# EXERCISE DETAILS:
Please output every entry below exactly as written, leaving out any pictures.

# EXERCISE INPUTS:

--- START ---

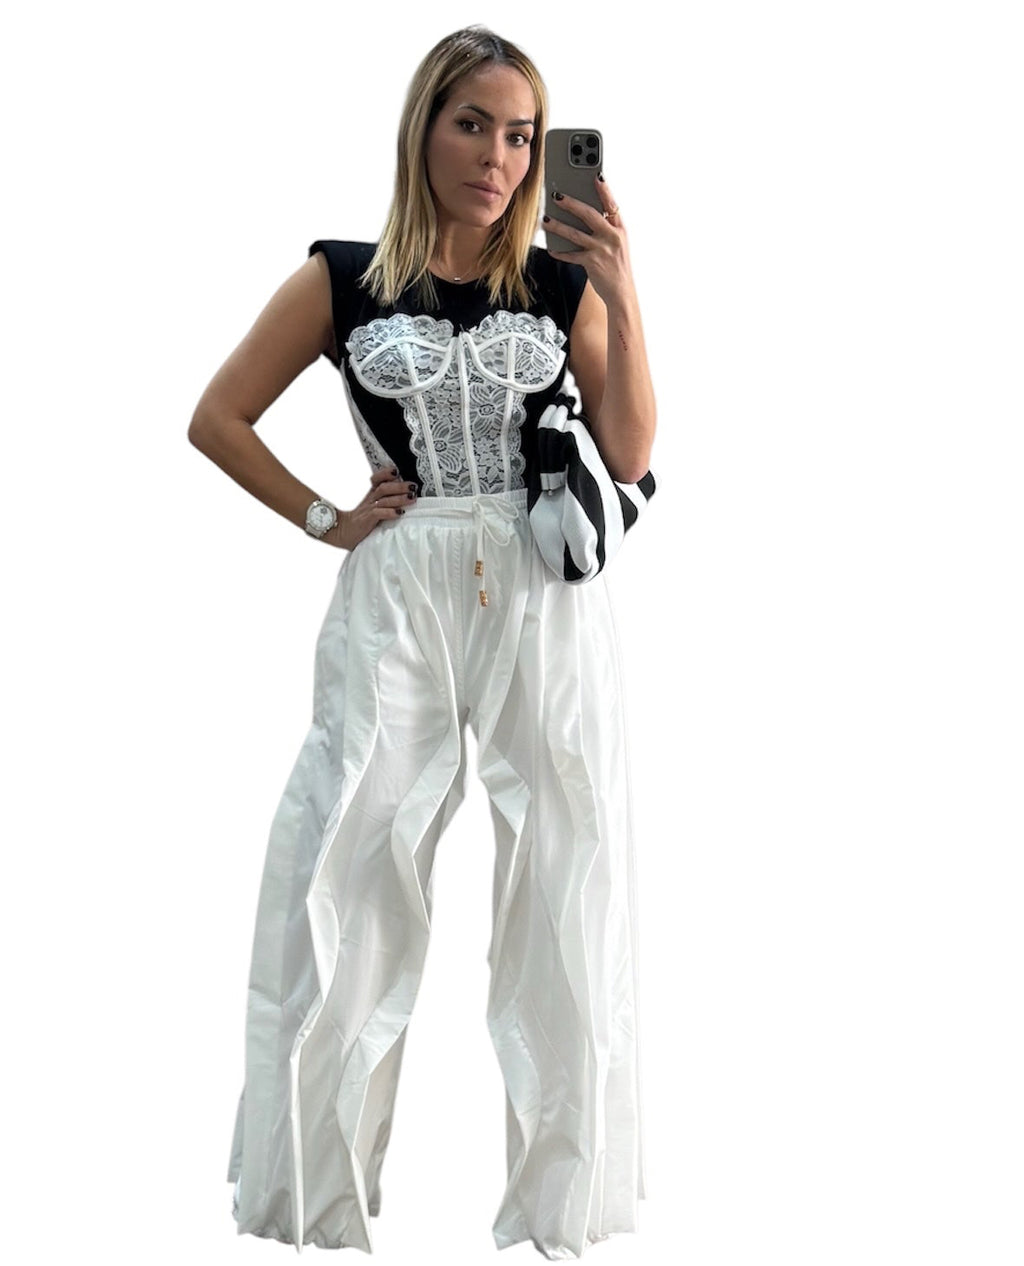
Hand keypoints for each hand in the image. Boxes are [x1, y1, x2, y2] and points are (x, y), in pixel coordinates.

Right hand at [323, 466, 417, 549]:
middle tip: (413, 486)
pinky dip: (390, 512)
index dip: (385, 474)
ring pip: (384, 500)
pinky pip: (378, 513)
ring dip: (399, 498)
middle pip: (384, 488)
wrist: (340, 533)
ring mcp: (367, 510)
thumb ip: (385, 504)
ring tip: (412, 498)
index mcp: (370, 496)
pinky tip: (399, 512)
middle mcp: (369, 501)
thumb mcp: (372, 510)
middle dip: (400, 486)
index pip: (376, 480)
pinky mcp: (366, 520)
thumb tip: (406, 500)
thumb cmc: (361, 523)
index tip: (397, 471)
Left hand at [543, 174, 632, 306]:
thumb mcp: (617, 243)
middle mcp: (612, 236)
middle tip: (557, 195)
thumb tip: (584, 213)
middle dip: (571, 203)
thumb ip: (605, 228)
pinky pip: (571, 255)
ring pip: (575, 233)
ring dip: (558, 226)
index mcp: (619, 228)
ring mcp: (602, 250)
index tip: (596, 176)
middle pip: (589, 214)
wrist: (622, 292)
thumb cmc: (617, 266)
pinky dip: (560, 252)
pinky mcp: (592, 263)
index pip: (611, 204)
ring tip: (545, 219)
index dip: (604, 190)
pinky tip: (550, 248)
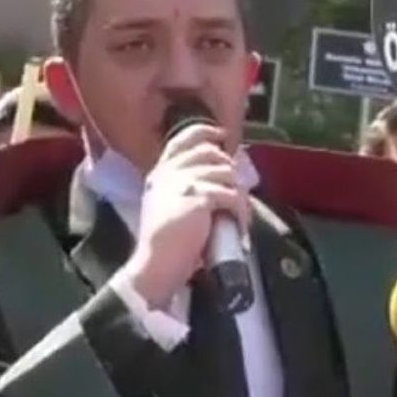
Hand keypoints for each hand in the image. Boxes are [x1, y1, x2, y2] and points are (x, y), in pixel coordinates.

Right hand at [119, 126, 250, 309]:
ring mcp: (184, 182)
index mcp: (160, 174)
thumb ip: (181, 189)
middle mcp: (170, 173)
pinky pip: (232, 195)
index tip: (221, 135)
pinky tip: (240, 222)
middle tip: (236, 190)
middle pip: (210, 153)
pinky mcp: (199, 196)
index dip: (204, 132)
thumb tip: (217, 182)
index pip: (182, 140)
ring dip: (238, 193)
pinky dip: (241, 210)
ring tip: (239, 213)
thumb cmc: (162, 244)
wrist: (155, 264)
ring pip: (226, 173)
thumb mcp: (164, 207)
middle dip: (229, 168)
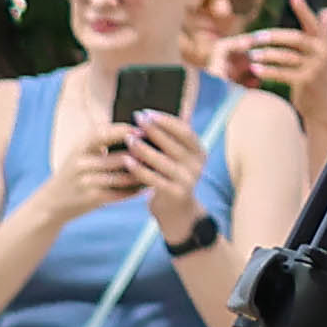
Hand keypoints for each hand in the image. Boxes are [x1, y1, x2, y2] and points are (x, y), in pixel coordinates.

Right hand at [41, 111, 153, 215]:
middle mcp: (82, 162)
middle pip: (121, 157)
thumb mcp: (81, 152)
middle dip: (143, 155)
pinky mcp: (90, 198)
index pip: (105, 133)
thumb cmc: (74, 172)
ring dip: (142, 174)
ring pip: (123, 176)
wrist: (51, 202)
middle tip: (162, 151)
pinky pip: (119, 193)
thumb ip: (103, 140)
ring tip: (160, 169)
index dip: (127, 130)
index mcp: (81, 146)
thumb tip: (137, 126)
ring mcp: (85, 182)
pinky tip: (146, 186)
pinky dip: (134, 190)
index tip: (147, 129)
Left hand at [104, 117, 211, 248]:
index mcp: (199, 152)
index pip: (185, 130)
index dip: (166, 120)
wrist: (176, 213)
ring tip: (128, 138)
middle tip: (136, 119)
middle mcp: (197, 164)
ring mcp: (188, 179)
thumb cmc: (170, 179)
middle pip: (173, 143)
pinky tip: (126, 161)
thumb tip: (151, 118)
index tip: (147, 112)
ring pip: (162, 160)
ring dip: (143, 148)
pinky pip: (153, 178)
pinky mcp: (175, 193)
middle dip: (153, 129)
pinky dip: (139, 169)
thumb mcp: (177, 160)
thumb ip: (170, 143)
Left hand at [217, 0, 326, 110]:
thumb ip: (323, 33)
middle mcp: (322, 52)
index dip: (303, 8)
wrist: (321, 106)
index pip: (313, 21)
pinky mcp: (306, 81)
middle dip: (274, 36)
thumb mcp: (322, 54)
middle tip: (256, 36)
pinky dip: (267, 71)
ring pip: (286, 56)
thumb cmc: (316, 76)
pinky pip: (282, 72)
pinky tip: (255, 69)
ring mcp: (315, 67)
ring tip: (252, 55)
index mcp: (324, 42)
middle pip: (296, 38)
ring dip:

--- END ---

# ANSWER SPACE:
Hand keypoints for each hand in the image. Boxes are [x1, y1, x2, y2] and points are (x, y), in pixel coordinates.

Right hand at [323, 466, 417, 549]:
middle tip: (413, 486)
pinky dip: (390, 512)
index dip: (385, 474)
ring pip: (384, 500)
pinky pip: (378, 513)
ring dip: (399, 498)
middle pip: (384, 488)
wrist: (340, 533)
ring mcp: (367, 510)
thumb ip: (385, 504)
ring tip: (412, 498)
index mcp: (370, 496)
pinky tip: (399, 512)
middle mcp: (369, 501)
thumb mcp: (372, 510)
middle dip: (400, 486)
index pip: (376, 480)
pinky mcp: (366, 520)
thumb tip: (406, 500)
thumb cmc: (361, 523)
index tip: (397, 471)
Left hand at [543, 174, 632, 306]:
thumb mcp: (617, 243)
middle mcp: (612, 236)
middle tip: (557, 195)
thumb tip: (584, 213)
middle dip: (571, 203)
thumb ip: (605, 228)
pinky pip: (571, 255)
ring pip: (575, 233)
ring dip: (558, 226)
index mcp: (619, 228)
ring mcp: (602, 250)
index tip: (596, 176)
middle pip: (589, 214)
wrist: (622, 292)
thumb cmc: (617, 266)
pinky dip: (560, 252)
pinky mcp: (592, 263)
index pip: (611, 204)
ring tip: (545, 219)
index dip: (604, 190)
pinky tip: (550, 248)
Hand keypoints for each hand in the image. Boxes are [x1, y1, x2, y2] and points are (x, y), in pixel coordinates.

Right hand at [119, 126, 250, 309]:
ring mcp: (184, 182)
index mcp: (160, 174)
thumb ip: (181, 189)
middle mcp: (170, 173)
pinky pip: (232, 195)
index tip: (221, 135)
pinky tip: (240, 222)
middle tip: (236, 190)
middle pip: (210, 153)
pinky mcp: (199, 196)
index dip: (204, 132)
thumb tip: (217, 182)
index pip: (182, 140)
ring dip: (238, 193)
pinky dip: (241, 210)
ring tip: (239, 213)
thumb cmc: (162, 244)
wrist: (155, 264)
ring pip: (226, 173)
thumb mcp: (164, 207)
middle dip: (229, 168)
Hand keypoints for each hand in the image. Boxes are [x1, y1, x2, y2] and points are (x, y), in pixel coordinates.

Right hand at [41, 111, 153, 215]:
middle mcp: (82, 162)
middle pip: (121, 157)
thumb mcp: (81, 152)
middle dip: (143, 155)
pinky mcp: (90, 198)
index pip: (105, 133)
thumb cmc: (74, 172)
ring dip: (142, 174)
ring pip: (123, 176)
wrist: (51, 202)
middle tip: (162, 151)
pinky pip: (119, 193)
thumb ip: (103, 140)
ring tip: (160, 169)
index dip: (127, 130)
index mcp: (81, 146)
thumb tip: (137, 126)
ring mcp: (85, 182)
pinky tip: (146, 186)
pinky dip: (134, 190)
index tip: (147, 129)
Left hand at [104, 117, 211, 248]:
index mcp: (199, 152)
index pip: (185, 130)
index dip: (166, 120)
wrist: (176, 213)
ring tip: (128, 138)
middle tip: (136, 119)
middle mcp: (197, 164)
ring mcp: (188, 179)
thumb cmc: (170, 179)
middle pip: (173, 143)
pinky tip: (126, 161)
thumb tip: (151, 118)
index tip: (147, 112)
ring pip: (162, 160)
ring dip: (143, 148)
pinky pip: (153, 178)
pinky mcp: (175, 193)
middle dip: (153, 129)
pinky dip: (139, 169)
thumb mcp: (177, 160)
thumb ip: (170, 143)
Left hand at [217, 0, 326, 110]:
thumb ip: (323, 33)
middle mcp: (322, 52)
index dip: (303, 8)
wrist: (321, 106)
index pip: (313, 21)
pinky mcp: (306, 81)
middle dip: (274, 36)
thumb mcp: (322, 54)
middle tip: (256, 36)
pinky dip: (267, 71)
ring pip: (286, 56)
thumb cmc: (316, 76)
pinky pip: (282, 72)
pinky tip: (255, 69)
ring mcp: (315, 67)
ring tip: (252, 55)
index mcp: (324, 42)
middle pip: (296, 38)
ring dip:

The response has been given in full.